Сотни пар глаз разом скрестились на юноше. Стрелок усмехнулся, поклонился.
– Сколько же лет было… – ахнула Жалея, закрывая рот ладонью, – Арамис? Только он был такой… Ты – внук Игрека?
Стрелок манерно поклонился. А Жалея повернулась к командиру, в ее огромных глазах – ужас, она открыла рот для вопроса, но улыбка Гадкого Утенка остановила этот несвоевременный вопрос.
– Три шеренги. Всего три шеренги раненых – вчерашних пахарей, побирушек и базарных грузчиков – перемололи Бессмертных. Впервые Бессмертные не смогли пробить строй врага, не смогли обратить их в бегство.
Строй качнулся. Народ зашуршал шепотками.
– И как видите, некоторые даже выжили. Стрелок был в первом ряду. Стоящий за его спиной Портос тоже выжил. Как и Игрек.
– Он выжил? – теперь Жалея закрывала рот двумя ладонями.
– Потом он себя называл Пращуром.
Шелест голосов, усмешка магов.
– Основатель Красной Звезды, – кивнул Белый. – И – Старик. Тот самый, убивающий змеедемонов.
Гомон, как прибой моря. Народ удивленно смотрит друг на друга. А для чего последние дни артистами Пятого всем еще раз были пересказаны все эти «сказки»? Крестоносцы и Матери – помотались по Миру, а вот ополченцы могли и не слышать ничего такого в своей глуши, круглые сутки трудясь.
– Командир, – поднял руку Зуб, перекрикивая гомон, привлекая к себе внимание, – ты сказал, что там и познакомился со Стрелком. А с Игреком?

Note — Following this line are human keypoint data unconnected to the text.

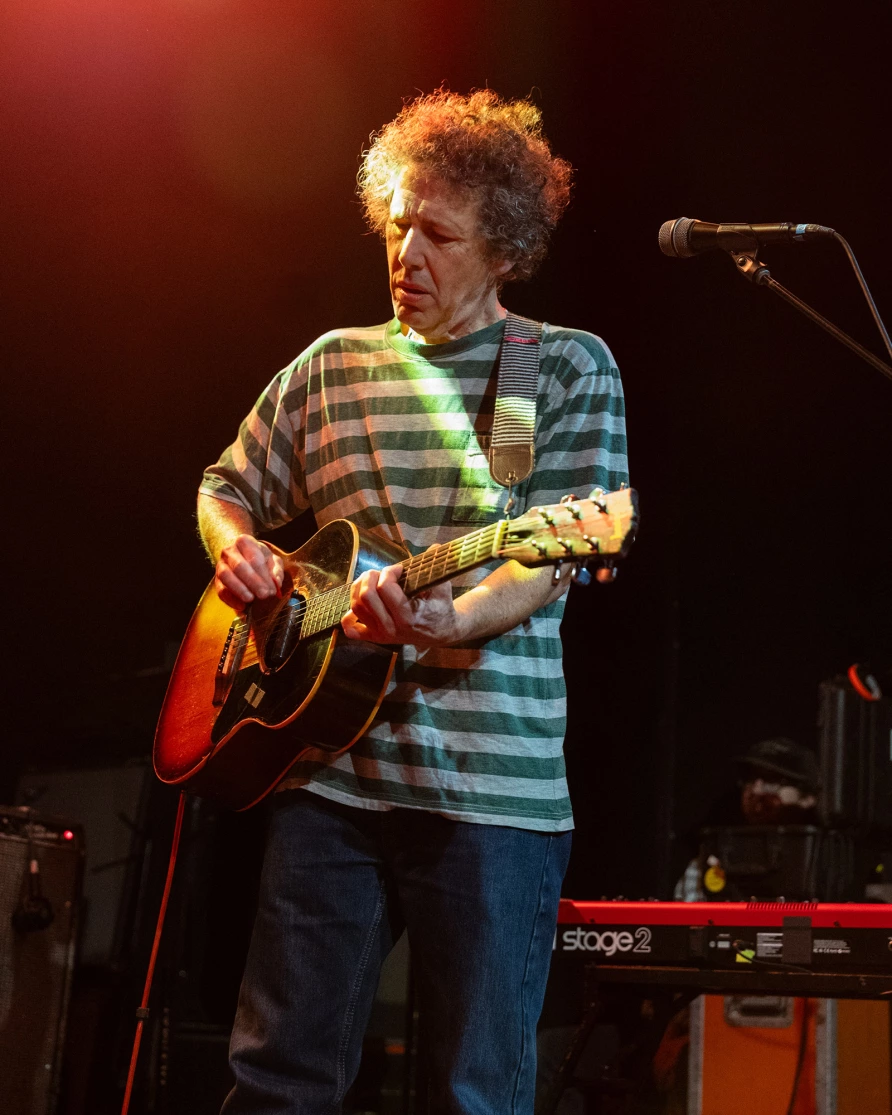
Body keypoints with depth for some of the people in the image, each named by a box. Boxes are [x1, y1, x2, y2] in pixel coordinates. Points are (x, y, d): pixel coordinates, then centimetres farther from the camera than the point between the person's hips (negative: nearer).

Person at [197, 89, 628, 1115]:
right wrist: (235, 548, 1)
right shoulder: (332, 366, 14)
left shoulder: (569, 369, 3)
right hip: (331, 771, 3)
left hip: (491, 787, -3)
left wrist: (448, 620, -27)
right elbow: (228, 487, 25)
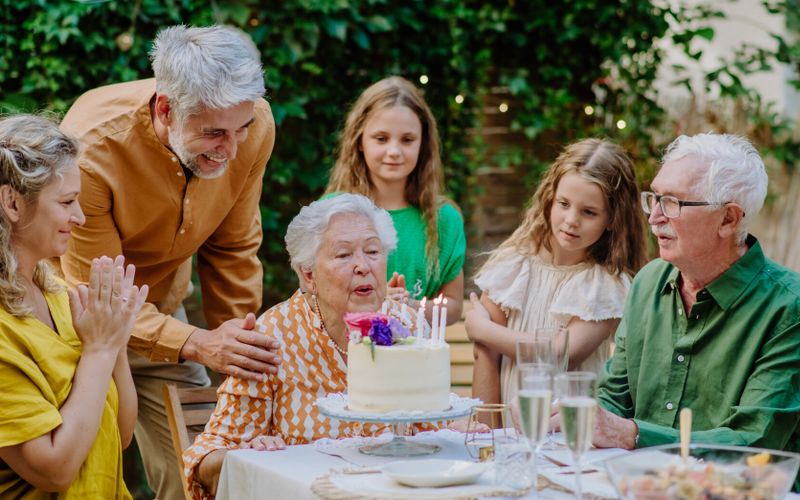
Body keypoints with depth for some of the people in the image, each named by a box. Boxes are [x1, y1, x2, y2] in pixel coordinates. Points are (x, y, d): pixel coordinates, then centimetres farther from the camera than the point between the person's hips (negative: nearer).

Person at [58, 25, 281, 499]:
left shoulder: (254, 124, -19)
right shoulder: (92, 145, -33)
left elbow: (233, 250, -3)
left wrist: (240, 352, -2)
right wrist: (198, 344, -40)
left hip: (163, 309, 4)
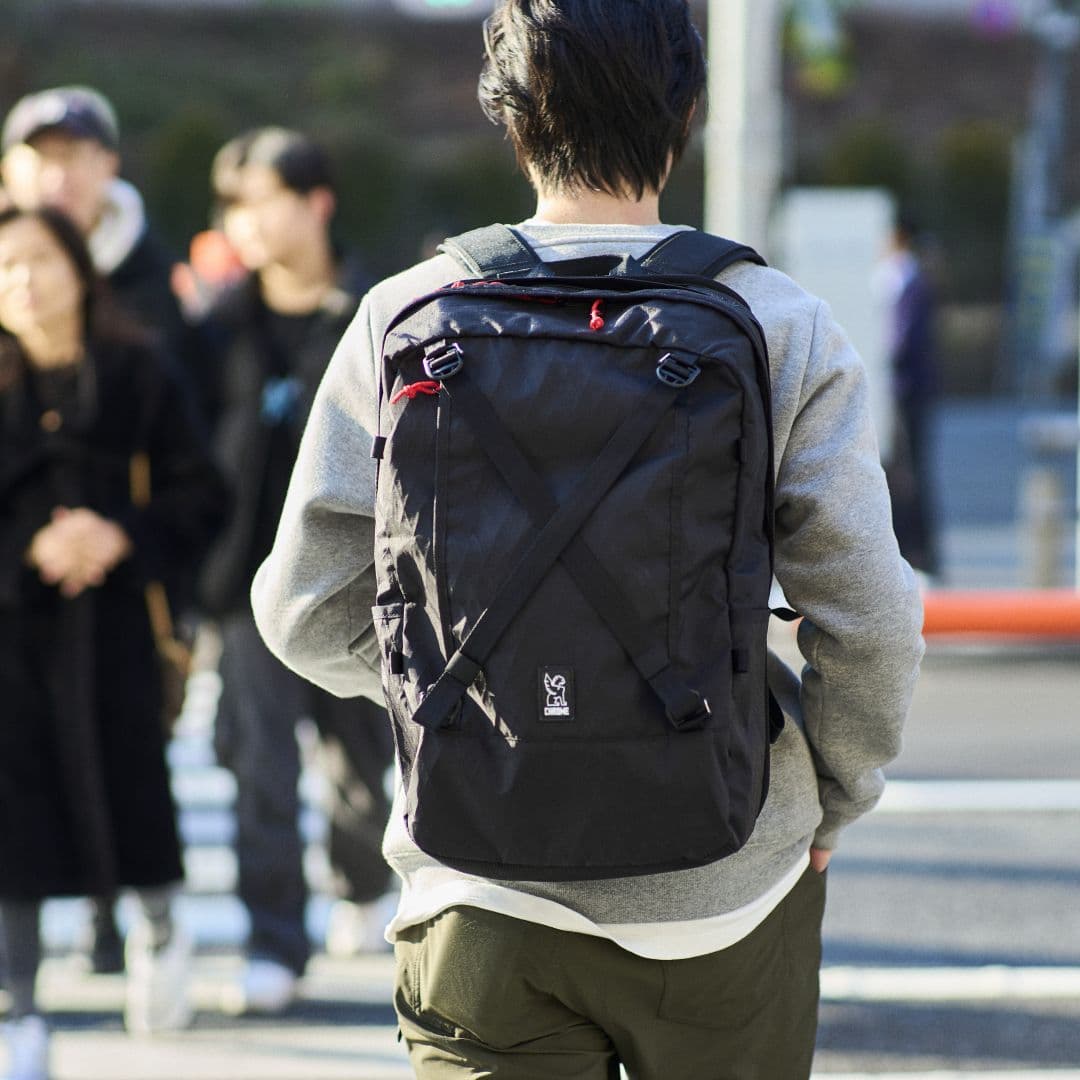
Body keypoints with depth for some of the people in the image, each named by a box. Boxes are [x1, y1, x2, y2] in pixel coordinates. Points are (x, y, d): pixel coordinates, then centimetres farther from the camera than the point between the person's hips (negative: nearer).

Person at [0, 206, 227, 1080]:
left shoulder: (135, 373, 0)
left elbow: (201, 492, 1)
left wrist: (126, 537, -14)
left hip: (109, 615, 0)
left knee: (128, 782, 3)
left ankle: (160, 928, 37)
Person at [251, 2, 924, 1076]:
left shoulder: (402, 320, -4)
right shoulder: (783, 329, -7)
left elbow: (305, 610, -2)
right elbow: (868, 618, -8)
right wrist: (828, 805, 10)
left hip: (481, 896, 1)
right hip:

– И с ним. Он меня и спас. Я был в самом центре строя Бессмертных, недалеко от стяга. Копья крестоносцев мне пробили шлем, щит, ранили в лицо, в бок, убили коня. Я бы кровью истек, если бы Игрек не вылечил меня своим Даром Триединого. Потому я и ношу белый крест. Потому и служу Красной Звезде. Я должен Старому. Ну, кто еще не верит Стрелку? Внуку самого Старика-Игрека? Ну, есть такие? Выходи! Лично буду вбивать в бестолковые головы, что бестолочей в Красную Звезду просто не берут! Зуб! Командуй! Как построишь, покатай этих неверующих в учебную атаку на частокол копейный. Пусть штаны всю ночь стирают.